STATED PROBLEM: Name every user who posts in the low-inductance motor thread below.

DOCUMENT SECTION:

# Low Inductance Motor



## ken will (Dec 19, 2009)

Have you tried using extra long cables from the controller to the motor and wrapping each of them in a loop to add inductance?


----------



## Tesseract (Sep 27, 2008)

PZigouras said:


> An older fella in my EV group has a low inductance 9-inch DC motor on in fairly heavy car. Pack voltage is 192.
> 
> We tried three different 1000-amp IGBT-based controllers on it so far, and none seem to want to move it. It appears that the desaturation detection kicks in almost right away on every controller. We also tried a Kelly controller, but that just caught fire.
> 
> I can't get a really good reading on my inductance meter, but the motor seems to be between 4.3 and 5.1 uH. Is there any way to drive this on a 4000-pound car? Does anyone know if an older SCR-based controller may do the trick?


Plug these numbers into the standard inductor equation rearranged to calculate change in current and it doesn't make sense that a modern 1000A IGBT controller would fault off with a desaturation error in any reasonable amount of minimum on time. To wit:

dI = V * (dt / L)

where V is 192V, dt (i.e. - on time) is, say, 10us, and L is 5uH then current will ramp up to 384A. 

Thyristor/SCR controllers tend to operate at much lower switching frequency because they have much longer minimum on (and commutation/off) times, so that won't help you.

That said, it is much more likely that the reason the controllers are desaturating is because of a turn-to-turn short in one (or more) of the field coils. Ie - the motor is damaged.

Finally, most LCR meters give nonsensical or too-low readings when trying to measure the inductance of a motor. The way I like to do it is by measuring the peak to peak ripple current through the motor vs. the on time of the IGBT vs. the applied voltage, with the motor shaft stalled. Our esteemed motor guru, major, frequently suggests applying a low 60Hz AC voltage across the motor in series with a known resistance and then using the output of the divider thus formed to determine the reactance of the motor (and therefore its inductance).


----------



## PZigouras (Jun 5, 2010)

Tesseract said:


> That said, it is much more likely that the reason the controllers are desaturating is because of a turn-to-turn short in one (or more) of the field coils. Ie - the motor is damaged.


Now that you mentioned that, I took a better look at the car and noticed that the motor is a SepEx. So the controllers that he tried were attempting to drive the armature directly (which explains the extremely low inductance). The field is apparently powered by the vehicle's 12 volts battery. This is how the car was wired originally, but I don't know if the previous owner has ever driven it this way.

I'm assuming that no series-wound controller can run this motor on a car this heavy, so we will probably have to go with a sepex controller. The only issue is that I don't know of any sepex controller big enough to push 4000+ pounds around. Does anyone know of one?


----------



## Russco (Dec 23, 2008)

PZigouras said:


> Now that you mentioned that, I took a better look at the car and noticed that the motor is a SepEx. So the controllers that he tried were attempting to drive the armature directly (which explains the extremely low inductance). The field is apparently powered by the vehicle's 12 volts battery. This is how the car was wired originally, but I don't know if the previous owner has ever driven it this way.
> 
> I'm assuming that no series-wound controller can run this motor on a car this heavy, so we will probably have to go with a sepex controller. The only issue is that I don't know of any sepex controller big enough to push 4000+ pounds around. Does anyone know of one?

DATASET CONTENT:

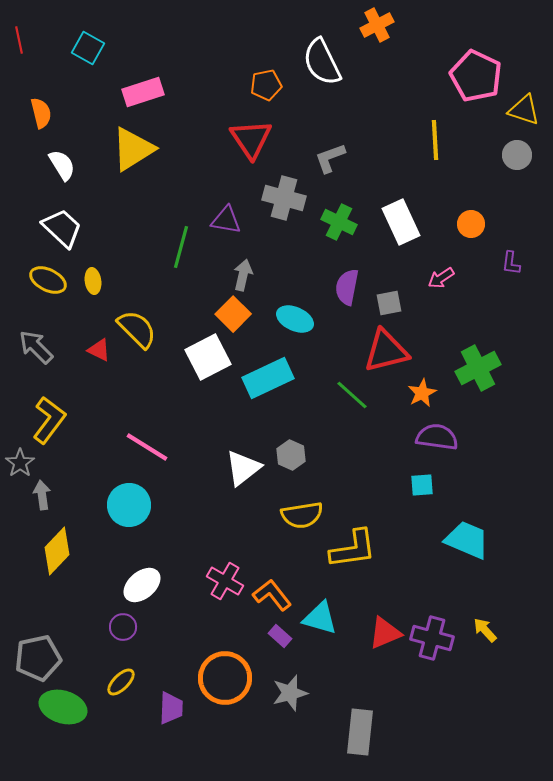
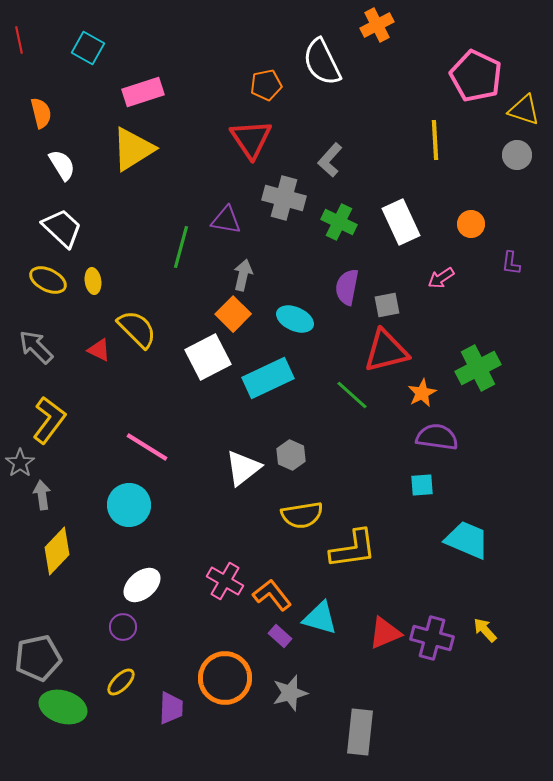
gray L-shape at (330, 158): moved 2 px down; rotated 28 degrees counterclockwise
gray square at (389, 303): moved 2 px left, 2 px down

---

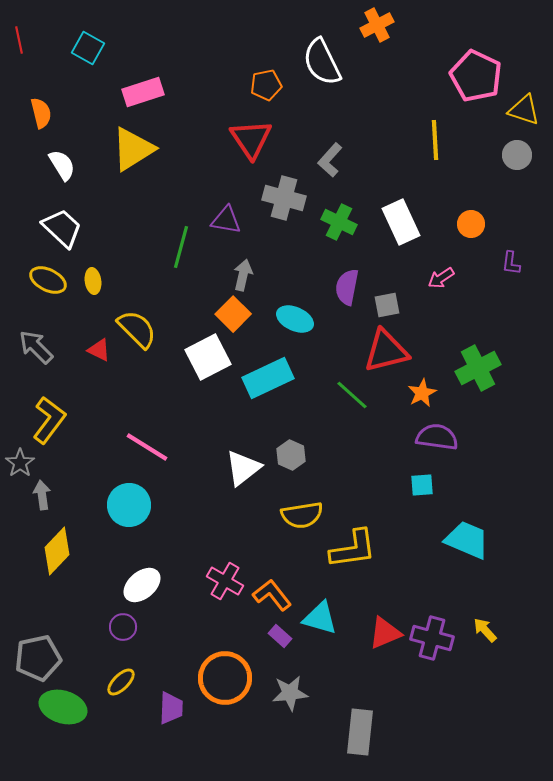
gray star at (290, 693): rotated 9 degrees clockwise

---

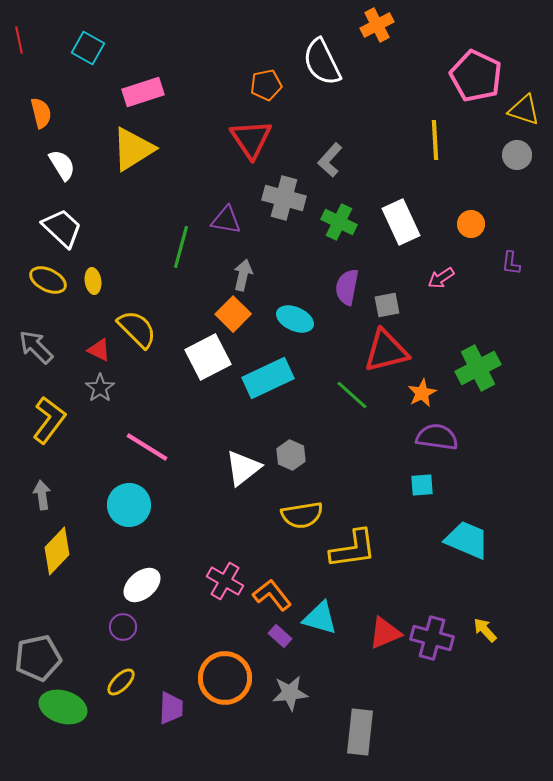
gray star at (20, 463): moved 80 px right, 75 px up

EXPECTED ANSWER:
ken will
Tesseract
PZigouras
Russco